--- RECORDS FOR THE TASK Enclosed Below ---

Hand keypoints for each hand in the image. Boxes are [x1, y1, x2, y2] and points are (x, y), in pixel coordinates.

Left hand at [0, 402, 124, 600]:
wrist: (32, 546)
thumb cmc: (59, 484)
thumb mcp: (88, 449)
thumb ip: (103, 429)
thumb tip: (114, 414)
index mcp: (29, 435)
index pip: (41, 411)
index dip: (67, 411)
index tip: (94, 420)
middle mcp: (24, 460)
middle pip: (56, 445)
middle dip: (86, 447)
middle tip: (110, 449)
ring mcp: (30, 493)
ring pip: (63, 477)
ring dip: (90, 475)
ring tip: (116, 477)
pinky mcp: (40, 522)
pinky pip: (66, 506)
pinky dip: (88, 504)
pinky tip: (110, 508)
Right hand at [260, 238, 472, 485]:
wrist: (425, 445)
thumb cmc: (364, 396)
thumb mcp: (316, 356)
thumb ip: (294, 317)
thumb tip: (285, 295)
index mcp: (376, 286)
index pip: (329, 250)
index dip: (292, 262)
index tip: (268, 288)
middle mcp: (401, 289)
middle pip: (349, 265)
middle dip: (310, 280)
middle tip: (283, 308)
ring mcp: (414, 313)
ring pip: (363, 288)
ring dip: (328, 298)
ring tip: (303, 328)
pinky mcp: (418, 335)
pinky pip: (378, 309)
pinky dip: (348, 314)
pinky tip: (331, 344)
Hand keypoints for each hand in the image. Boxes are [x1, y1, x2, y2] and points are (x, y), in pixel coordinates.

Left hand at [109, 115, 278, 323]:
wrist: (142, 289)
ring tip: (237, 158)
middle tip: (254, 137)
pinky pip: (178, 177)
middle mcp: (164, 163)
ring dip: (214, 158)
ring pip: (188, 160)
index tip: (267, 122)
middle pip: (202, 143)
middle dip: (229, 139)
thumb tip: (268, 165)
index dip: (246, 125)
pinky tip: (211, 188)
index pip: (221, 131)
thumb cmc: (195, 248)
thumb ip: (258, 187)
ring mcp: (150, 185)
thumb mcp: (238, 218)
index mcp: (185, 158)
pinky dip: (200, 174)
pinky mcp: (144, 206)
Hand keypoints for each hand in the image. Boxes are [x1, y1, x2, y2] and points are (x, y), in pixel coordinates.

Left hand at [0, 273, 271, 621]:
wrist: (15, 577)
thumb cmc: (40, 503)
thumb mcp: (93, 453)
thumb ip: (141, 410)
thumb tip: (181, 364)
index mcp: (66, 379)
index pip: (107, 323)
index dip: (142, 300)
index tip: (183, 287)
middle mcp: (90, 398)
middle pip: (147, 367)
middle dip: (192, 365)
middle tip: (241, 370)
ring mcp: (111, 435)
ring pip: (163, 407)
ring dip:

--- End of Enclosed RECORDS FOR THE TASK ---
--- RECORDS FOR THE TASK Enclosed Below ---

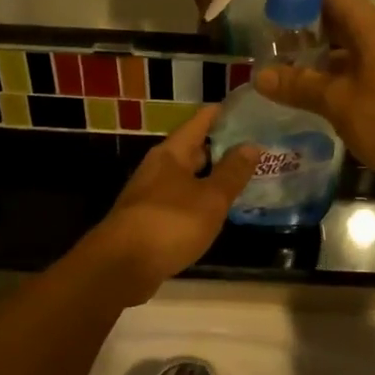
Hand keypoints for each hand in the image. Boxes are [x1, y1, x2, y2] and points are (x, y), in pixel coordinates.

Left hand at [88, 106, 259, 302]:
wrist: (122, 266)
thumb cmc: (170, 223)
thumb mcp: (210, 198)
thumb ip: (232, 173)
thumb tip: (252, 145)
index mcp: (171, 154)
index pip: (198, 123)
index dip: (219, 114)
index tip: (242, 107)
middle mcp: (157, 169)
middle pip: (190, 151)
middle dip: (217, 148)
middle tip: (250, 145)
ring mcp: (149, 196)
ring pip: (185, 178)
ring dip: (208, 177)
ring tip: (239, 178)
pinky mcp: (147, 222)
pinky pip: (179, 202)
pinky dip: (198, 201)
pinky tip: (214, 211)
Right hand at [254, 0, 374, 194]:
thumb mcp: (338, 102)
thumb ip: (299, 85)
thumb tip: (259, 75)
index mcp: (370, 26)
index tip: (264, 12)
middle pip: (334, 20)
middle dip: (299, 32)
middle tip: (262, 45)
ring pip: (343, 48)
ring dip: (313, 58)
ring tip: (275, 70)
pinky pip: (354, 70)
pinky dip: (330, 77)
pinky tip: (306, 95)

--- End of Enclosed RECORDS FOR THE TASK ---

All lines above from the line with "pinky dip: (348, 314)" through the line with "index pip: (107, 323)", both included, are to be set down exactly, with nothing else.

ANSWER SECTION =>
pinky dip: (348, 314)
pinky tip: (331, 344)
Hand keypoints for each hand in the image. Boxes are [x1, y1, x2, y2] and points are (x, y), in pixel coordinates.

Left hand at [109, 115, 278, 323]:
wrist: (142, 289)
ring tip: (237, 158)
middle tip: (254, 137)
pinky pip: (178, 177)
middle mcp: (164, 163)
ring dip: (214, 158)
ring pip: (188, 160)
index tip: (267, 122)
middle pip: (202, 143)
middle dip: (229, 139)
thumb tip: (268, 165)
index dip: (246, 125)
pinky tip: (211, 188)
index pip: (221, 131)
thumb cmc: (195, 248)
thumb ip: (258, 187)
ring mcp: (150, 185)
thumb mcp: (238, 218)
index mcp: (185, 158)
pinky dip: (200, 174)
pinky mcp: (144, 206)
Hand keypoints for each hand in the image. Boxes are [x1, y1, x2, y2] and points are (x, y), in pixel coordinates.

Left hand at [0, 273, 271, 621]:
wrist: (15, 577)
thumb cmc: (40, 503)
thumb mcp: (93, 453)
thumb ip: (141, 410)
thumb tip: (181, 364)
index mcp: (66, 379)
index pip: (107, 323)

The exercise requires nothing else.